_Problem to solve_
Type out the data below in its entirety, exactly as given.
(Supplied material begins)
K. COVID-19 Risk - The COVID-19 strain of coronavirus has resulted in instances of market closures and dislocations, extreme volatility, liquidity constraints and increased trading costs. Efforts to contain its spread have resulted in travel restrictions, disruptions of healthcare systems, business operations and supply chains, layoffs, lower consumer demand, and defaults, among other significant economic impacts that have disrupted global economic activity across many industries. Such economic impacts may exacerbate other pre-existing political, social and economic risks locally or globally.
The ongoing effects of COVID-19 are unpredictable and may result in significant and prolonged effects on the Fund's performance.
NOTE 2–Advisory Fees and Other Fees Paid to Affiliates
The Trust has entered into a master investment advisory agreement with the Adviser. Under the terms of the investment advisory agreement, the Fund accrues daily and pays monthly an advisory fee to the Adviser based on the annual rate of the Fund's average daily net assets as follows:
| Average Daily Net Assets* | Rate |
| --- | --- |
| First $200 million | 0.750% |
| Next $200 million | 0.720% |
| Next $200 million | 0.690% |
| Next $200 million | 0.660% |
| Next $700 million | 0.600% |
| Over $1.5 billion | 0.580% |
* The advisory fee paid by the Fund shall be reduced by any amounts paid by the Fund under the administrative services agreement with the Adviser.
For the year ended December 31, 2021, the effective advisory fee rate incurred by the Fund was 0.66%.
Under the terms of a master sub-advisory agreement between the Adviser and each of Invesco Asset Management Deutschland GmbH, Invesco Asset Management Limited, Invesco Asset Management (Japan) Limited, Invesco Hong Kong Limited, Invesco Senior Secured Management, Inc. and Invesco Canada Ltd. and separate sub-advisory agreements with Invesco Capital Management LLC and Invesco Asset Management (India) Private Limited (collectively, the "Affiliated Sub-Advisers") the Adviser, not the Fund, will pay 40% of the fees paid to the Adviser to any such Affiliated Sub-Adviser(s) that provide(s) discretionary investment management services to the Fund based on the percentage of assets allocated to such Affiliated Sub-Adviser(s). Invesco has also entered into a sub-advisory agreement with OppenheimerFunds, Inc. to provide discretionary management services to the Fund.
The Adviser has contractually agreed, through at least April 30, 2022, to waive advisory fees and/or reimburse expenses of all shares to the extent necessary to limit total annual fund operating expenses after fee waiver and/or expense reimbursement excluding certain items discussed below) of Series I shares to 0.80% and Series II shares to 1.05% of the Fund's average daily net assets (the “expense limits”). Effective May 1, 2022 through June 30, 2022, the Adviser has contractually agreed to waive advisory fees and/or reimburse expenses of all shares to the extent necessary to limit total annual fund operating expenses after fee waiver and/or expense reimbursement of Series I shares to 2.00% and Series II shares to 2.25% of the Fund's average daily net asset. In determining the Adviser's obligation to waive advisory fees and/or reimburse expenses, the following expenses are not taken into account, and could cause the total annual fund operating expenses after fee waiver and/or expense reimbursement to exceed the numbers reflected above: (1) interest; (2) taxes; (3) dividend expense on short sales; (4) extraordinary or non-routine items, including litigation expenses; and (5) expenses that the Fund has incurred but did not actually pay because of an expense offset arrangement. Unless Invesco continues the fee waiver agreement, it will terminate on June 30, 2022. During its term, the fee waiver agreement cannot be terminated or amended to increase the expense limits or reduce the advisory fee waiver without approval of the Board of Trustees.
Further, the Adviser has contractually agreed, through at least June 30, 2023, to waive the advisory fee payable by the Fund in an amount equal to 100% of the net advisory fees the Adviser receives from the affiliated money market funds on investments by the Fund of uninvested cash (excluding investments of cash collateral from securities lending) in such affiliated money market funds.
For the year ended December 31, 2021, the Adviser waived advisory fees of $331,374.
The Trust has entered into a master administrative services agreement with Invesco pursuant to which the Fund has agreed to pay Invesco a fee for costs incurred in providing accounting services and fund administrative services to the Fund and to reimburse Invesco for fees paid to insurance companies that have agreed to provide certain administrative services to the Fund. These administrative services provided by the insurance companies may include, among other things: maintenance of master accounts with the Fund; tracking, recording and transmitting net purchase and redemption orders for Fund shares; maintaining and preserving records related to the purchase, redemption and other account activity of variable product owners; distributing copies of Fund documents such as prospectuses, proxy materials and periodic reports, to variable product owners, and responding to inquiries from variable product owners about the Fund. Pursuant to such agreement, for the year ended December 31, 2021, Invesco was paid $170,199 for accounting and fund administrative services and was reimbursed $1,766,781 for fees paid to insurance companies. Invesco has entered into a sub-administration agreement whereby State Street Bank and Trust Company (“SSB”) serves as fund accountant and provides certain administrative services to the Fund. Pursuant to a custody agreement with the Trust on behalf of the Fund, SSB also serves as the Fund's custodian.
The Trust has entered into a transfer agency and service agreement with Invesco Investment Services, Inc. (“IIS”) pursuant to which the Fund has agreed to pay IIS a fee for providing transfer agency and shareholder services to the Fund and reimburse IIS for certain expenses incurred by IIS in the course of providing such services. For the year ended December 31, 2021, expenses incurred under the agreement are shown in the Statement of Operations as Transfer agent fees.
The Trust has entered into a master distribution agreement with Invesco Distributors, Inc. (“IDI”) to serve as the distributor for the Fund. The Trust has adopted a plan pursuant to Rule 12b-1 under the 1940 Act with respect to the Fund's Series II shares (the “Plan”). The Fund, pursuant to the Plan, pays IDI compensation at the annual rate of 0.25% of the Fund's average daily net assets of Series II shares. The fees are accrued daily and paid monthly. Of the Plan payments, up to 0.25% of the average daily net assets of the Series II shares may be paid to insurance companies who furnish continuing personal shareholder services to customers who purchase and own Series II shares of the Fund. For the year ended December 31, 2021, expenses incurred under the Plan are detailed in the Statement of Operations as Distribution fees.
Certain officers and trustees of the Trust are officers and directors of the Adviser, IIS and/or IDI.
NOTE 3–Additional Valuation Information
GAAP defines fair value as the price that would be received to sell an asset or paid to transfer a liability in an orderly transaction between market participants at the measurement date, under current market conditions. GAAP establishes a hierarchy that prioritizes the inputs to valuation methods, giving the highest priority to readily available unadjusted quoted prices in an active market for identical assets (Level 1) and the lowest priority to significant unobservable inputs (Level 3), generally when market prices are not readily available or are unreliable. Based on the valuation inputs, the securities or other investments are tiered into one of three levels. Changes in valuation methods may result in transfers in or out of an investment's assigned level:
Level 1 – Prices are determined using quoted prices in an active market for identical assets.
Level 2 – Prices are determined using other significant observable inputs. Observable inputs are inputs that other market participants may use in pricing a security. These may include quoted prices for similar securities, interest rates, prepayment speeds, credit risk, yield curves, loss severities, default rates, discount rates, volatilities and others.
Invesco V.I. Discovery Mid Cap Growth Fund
(Supplied material ends)
_Answer for this exercise_
K. COVID-19 Risk - The COVID-19 strain of coronavirus has resulted in instances of market closures and dislocations, extreme volatility, liquidity constraints and increased trading costs. Efforts to contain its spread have resulted in travel restrictions, disruptions of healthcare systems, business operations and supply chains, layoffs, lower consumer demand, and defaults, among other significant economic impacts that have disrupted global economic activity across many industries. Such economic impacts may exacerbate other pre-existing political, social and economic risks locally or globally.
The ongoing effects of COVID-19 are unpredictable and may result in significant and prolonged effects on the Fund's performance.
NOTE 2–Advisory Fees and Other Fees Paid to Affiliates
The Trust has entered into a master investment advisory agreement with the Adviser. Under the terms of the investment advisory agreement, the Fund accrues daily and pays monthly an advisory fee to the Adviser based on the annual rate of the Fund's average daily net assets as follows:
| Average Daily Net Assets* | Rate |
| --- | --- |
| First $200 million | 0.750% |
| Next $200 million | 0.720% |
| Next $200 million | 0.690% |
| Next $200 million | 0.660% |
| Next $700 million | 0.600% |
| Over $1.5 billion | 0.580% |
* The advisory fee paid by the Fund shall be reduced by any amounts paid by the Fund under the administrative services agreement with the Adviser.
For the year ended December 31, 2021, the effective advisory fee rate incurred by the Fund was 0.66%.
Under the terms of a master sub-advisory agreement between the Adviser and each of Invesco Asset Management Deutschland GmbH, Invesco Asset Management Limited, Invesco Asset Management (Japan) Limited, Invesco Hong Kong Limited, Invesco Senior Secured Management, Inc. and Invesco Canada Ltd. and separate sub-advisory agreements with Invesco Capital Management LLC and Invesco Asset Management (India) Private Limited (collectively, the "Affiliated Sub-Advisers") the Adviser, not the Fund, will pay 40% of the fees paid to the Adviser to any such Affiliated Sub-Adviser(s) that provide(s) discretionary investment management services to the Fund based on the percentage of assets allocated to such Affiliated Sub-Adviser(s). Invesco has also entered into a sub-advisory agreement with OppenheimerFunds, Inc. to provide discretionary management services to the Fund.
The Adviser has contractually agreed, through at least April 30, 2022, to waive advisory fees and/or reimburse expenses of all shares to the extent necessary to limit total annual fund operating expenses after fee waiver and/or expense reimbursement excluding certain items discussed below) of Series I shares to 0.80% and Series II shares to 1.05% of the Fund's average daily net assets (the “expense limits”). Effective May 1, 2022 through June 30, 2022, the Adviser has contractually agreed to waive advisory fees and/or reimburse expenses of all shares to the extent necessary to limit total annual fund operating expenses after fee waiver and/or expense reimbursement of Series I shares to 2.00% and Series II shares to 2.25% of the Fund's average daily net asset. In determining the Adviser's obligation to waive advisory fees and/or reimburse expenses, the following expenses are not taken into account, and could cause the total annual fund operating expenses after fee waiver and/or expense reimbursement to exceed the numbers reflected above: (1) interest; (2) taxes; (3) dividend expense on short sales; (4) extraordinary or non-routine items, including litigation expenses; and (5) expenses that the Fund has incurred but did not actually pay because of an expense offset arrangement. Unless Invesco continues the fee waiver agreement, it will terminate on June 30, 2022. During its term, the fee waiver agreement cannot be terminated or amended to increase the expense limits or reduce the advisory fee waiver without approval of the Board of Trustees.
Further, the Adviser has contractually agreed, through at least June 30, 2023, to waive the advisory fee payable by the Fund in an amount equal to 100% of the net advisory fees the Adviser receives from the affiliated money market funds on investments by the Fund of uninvested cash (excluding investments of cash collateral from securities lending) in such affiliated money market funds.
For the year ended December 31, 2021, the Adviser waived advisory fees of $331,374.
The Trust has entered into a master administrative services agreement with Invesco pursuant to which the Fund has agreed to pay Invesco a fee for costs incurred in providing accounting services and fund administrative services to the Fund and to reimburse Invesco for fees paid to insurance companies that have agreed to provide certain administrative services to the Fund. These administrative services provided by the insurance companies may include, among other things: maintenance of master accounts with the Fund; tracking, recording and transmitting net purchase and redemption orders for Fund shares; maintaining and preserving records related to the purchase, redemption and other account activity of variable product owners; distributing copies of Fund documents such as prospectuses, proxy materials and periodic reports, to variable product owners, and responding to inquiries from variable product owners about the Fund. Pursuant to such agreement, for the year ended December 31, 2021, Invesco was paid $170,199 for accounting and fund administrative services and was reimbursed $1,766,781 for fees paid to insurance companies. Invesco has entered into a sub-administration agreement whereby State Street Bank and Trust Company (“SSB”) serves as fund accountant and provides certain administrative services to the Fund. Pursuant to a custody agreement with the Trust on behalf of the Fund, SSB also serves as the Fund's custodian.
The Trust has entered into a transfer agency and service agreement with Invesco Investment Services, Inc. (“IIS”) pursuant to which the Fund has agreed to pay IIS a fee for providing transfer agency and shareholder services to the Fund and reimburse IIS for certain expenses incurred by IIS in the course of providing such services. For the year ended December 31, 2021, expenses incurred under the agreement are shown in the Statement of Operations as Transfer agent fees.
The Trust has entered into a master distribution agreement with Invesco Distributors, Inc. (“IDI”) to serve as the distributor for the Fund. The Trust has adopted a plan pursuant to Rule 12b-1 under the 1940 Act with respect to the Fund's Series II shares (the “Plan”). The Fund, pursuant to the Plan, pays IDI compensation at the annual rate of 0.25% of the Fund's average daily net assets of Series II shares. The fees are accrued daily and paid monthly. Of the Plan payments, up to 0.25% of the average daily net assets of the Series II shares may be paid to insurance companies who furnish continuing personal shareholder services to customers who purchase and own Series II shares of the Fund. For the year ended December 31, 2021, expenses incurred under the Plan are detailed in the Statement of Operations as Distribution fees.
Certain officers and trustees of the Trust are officers and directors of the Adviser, IIS and/or IDI.
NOTE 3–Additional Valuation Information
GAAP defines fair value as the price that would be received to sell an asset or paid to transfer a liability in an orderly transaction between market participants at the measurement date, under current market conditions. GAAP establishes a hierarchy that prioritizes the inputs to valuation methods, giving the highest priority to readily available unadjusted quoted prices in an active market for identical assets (Level 1) and the lowest priority to significant unobservable inputs (Level 3), generally when market prices are not readily available or are unreliable. Based on the valuation inputs, the securities or other investments are tiered into one of three levels. Changes in valuation methods may result in transfers in or out of an investment's assigned level:
Level 1 – Prices are determined using quoted prices in an active market for identical assets.
Level 2 – Prices are determined using other significant observable inputs. Observable inputs are inputs that other market participants may use in pricing a security. These may include quoted prices for similar securities, interest rates, prepayment speeds, credit risk, yield curves, loss severities, default rates, discount rates, volatilities and others.
Invesco V.I. Discovery Mid Cap Growth Fund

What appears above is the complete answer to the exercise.